- AUFGABENSTELLUNG -
Schreiben Sie aus dem Artikel über das Atomabkommen mit Brasilien die Stelle von „PORTO ALEGRE taz“ bis einschließlich „noch nie ausschließen.“ wortgetreu ab.

- ZITIERTER ABSCHNITT -
▽

Grüne beenden Atombeziehung

Brasilien will sieben neue AKWs bauen – und vergrätzt die grüne Bundestagsfraktion

PORTO ALEGRE taz ■ Als im November 2004 das deutsch-brasilianische Atomabkommen aus dem Jahr 1975 gekündigt wurde, feierten Umweltaktivisten beiderseits des Atlantiks. Bis dato hatte vor allem der Siemens-Konzern von dem Atomvertrag profitiert. Nun sollte dieser ersetzt werden, durch einen Vertrag über die Förderung von Ökoenergien. Nur: Daraus wurde nichts. Denn dann gab es 2005 überraschend Neuwahlen in Deutschland. Doch jetzt machen die Grünen einen neuen Vorstoß.

Die Grünen brachten gestern im Bundestag einen Antrag ein, wonach Atomanlagen in Brasilien künftig nicht mehr von Staats wegen gefördert oder über Hermes-Kredite abgesichert werden sollen. Der brasilianischen Regierung gefällt das grüne Ansinnen nicht. Präsident Luiz Inácio Lula da Silva wollte die atomare Option noch nie ausschließen.

△

- VORLIEGENDE DATEN -
▽

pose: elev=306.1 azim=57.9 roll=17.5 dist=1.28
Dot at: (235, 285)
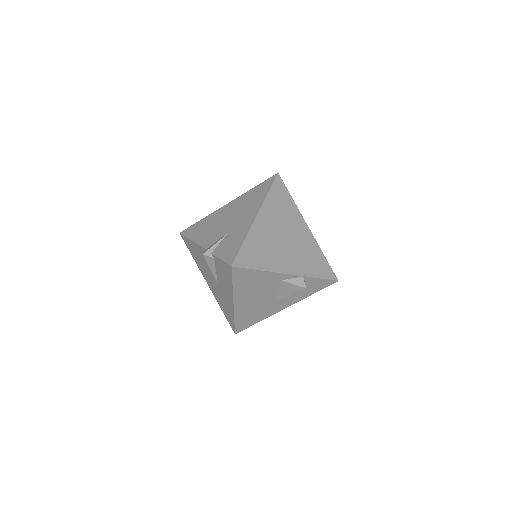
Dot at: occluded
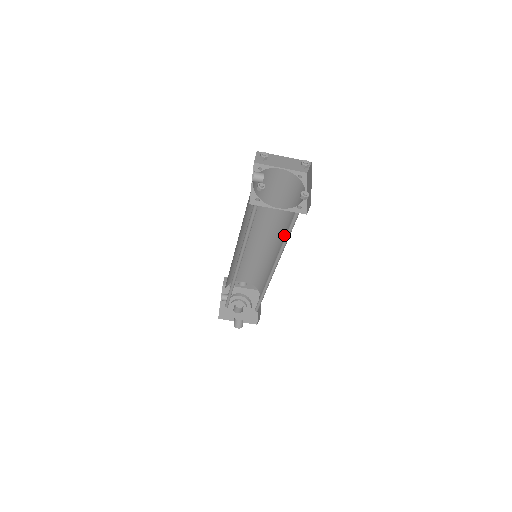
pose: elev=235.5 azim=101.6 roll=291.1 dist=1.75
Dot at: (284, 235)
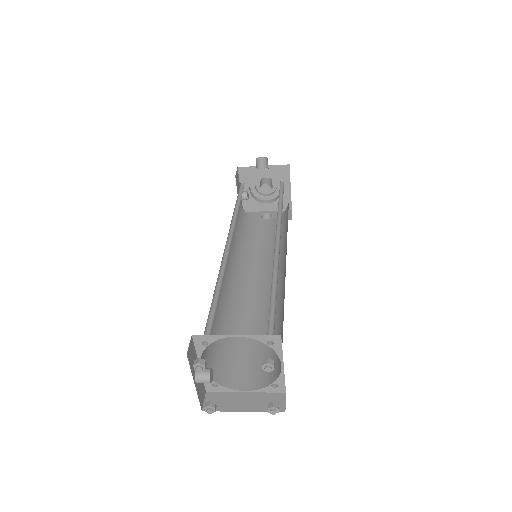
Dot at: occluded
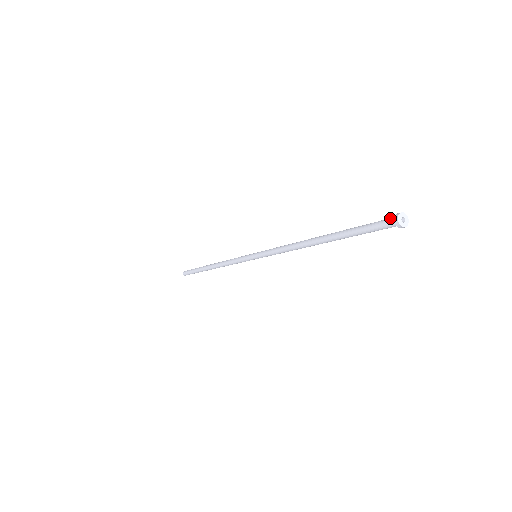
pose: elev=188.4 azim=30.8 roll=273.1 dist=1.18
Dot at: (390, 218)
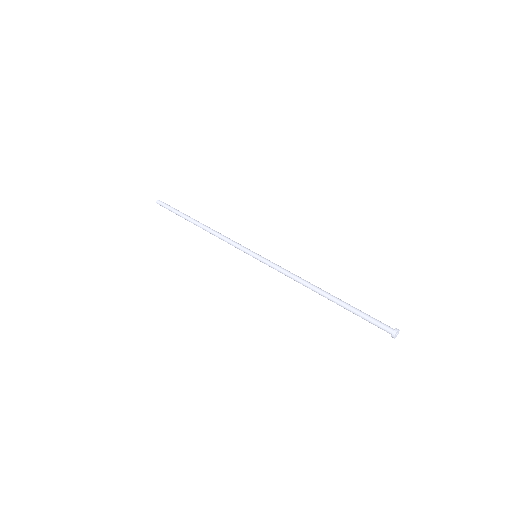
Dot at: (388, 329)
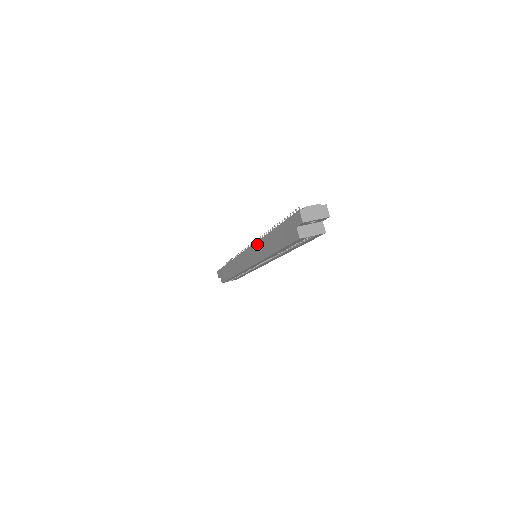
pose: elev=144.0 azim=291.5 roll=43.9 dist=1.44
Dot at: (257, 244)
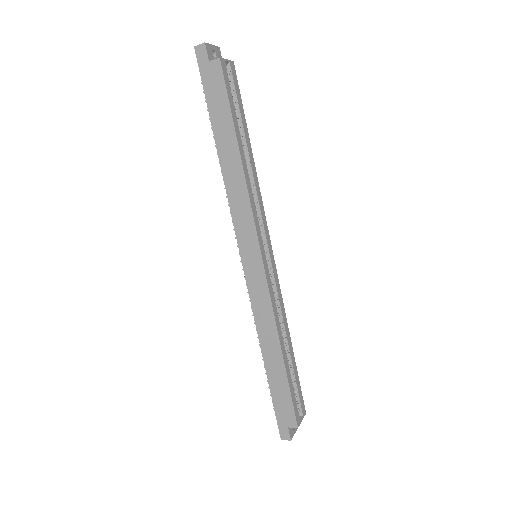
Dot at: (230, 200)
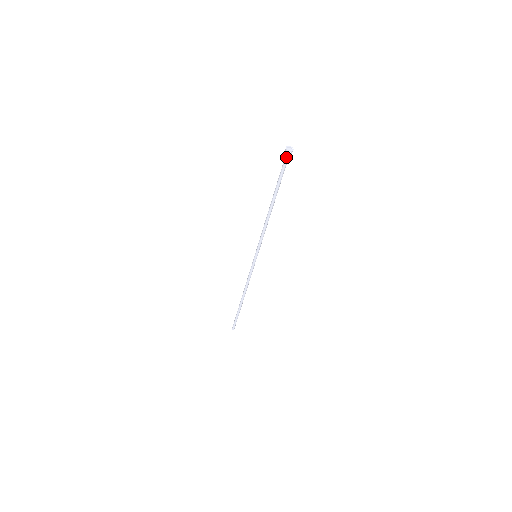
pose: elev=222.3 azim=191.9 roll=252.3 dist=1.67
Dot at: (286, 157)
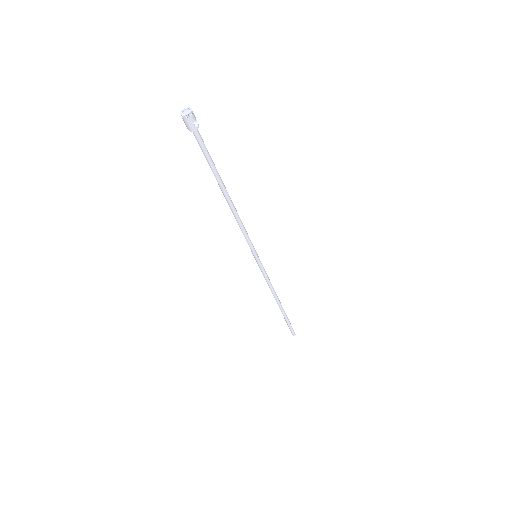
Dot at: (190, 126)
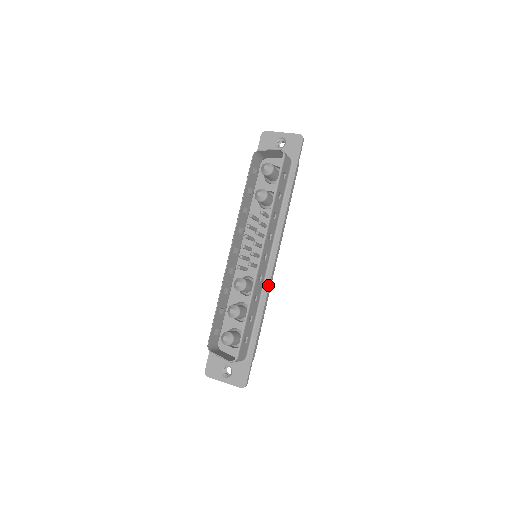
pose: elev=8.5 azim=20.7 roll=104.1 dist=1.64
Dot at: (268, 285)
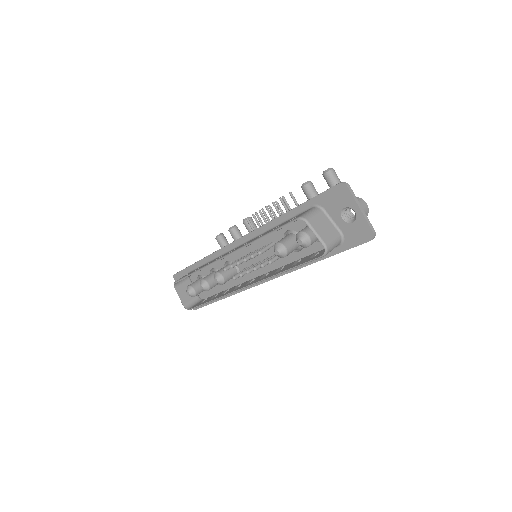
Dot at: (246, 289)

△

- SCHRIFTLICHE ANTWORT -
PORTO ALEGRE taz ■ Als im November 2004 das deutsch-brasilianische Atomabkommen aus dem Jahr 1975 gekündigt wurde, feierten Umweltaktivisten beiderseits des Atlantiks. Bis dato hatte vor allem der Siemens-Konzern von dem Atomvertrag profitiert. Nun sollte dieser ersetzt werden, durch einen Vertrag über die Förderung von Ökoenergien. Nur: Daraus wurde nichts. Denn dann gab es 2005 überraschend Neuwahlen in Deutschland. Doch jetzt machen die Grünen einen neuen Vorstoß.

Die Grünen brachten gestern im Bundestag einen Antrag ein, wonach Atomanlagen in Brasilien künftig nicht mehr von Staats wegen gefördert oder über Hermes-Kredite abgesichert werden sollen. Der brasilianischen Regierung gefällt das grüne Ansinnen nicht. Präsident Luiz Inácio Lula da Silva wollte die atomare Option noch nie ausschließen.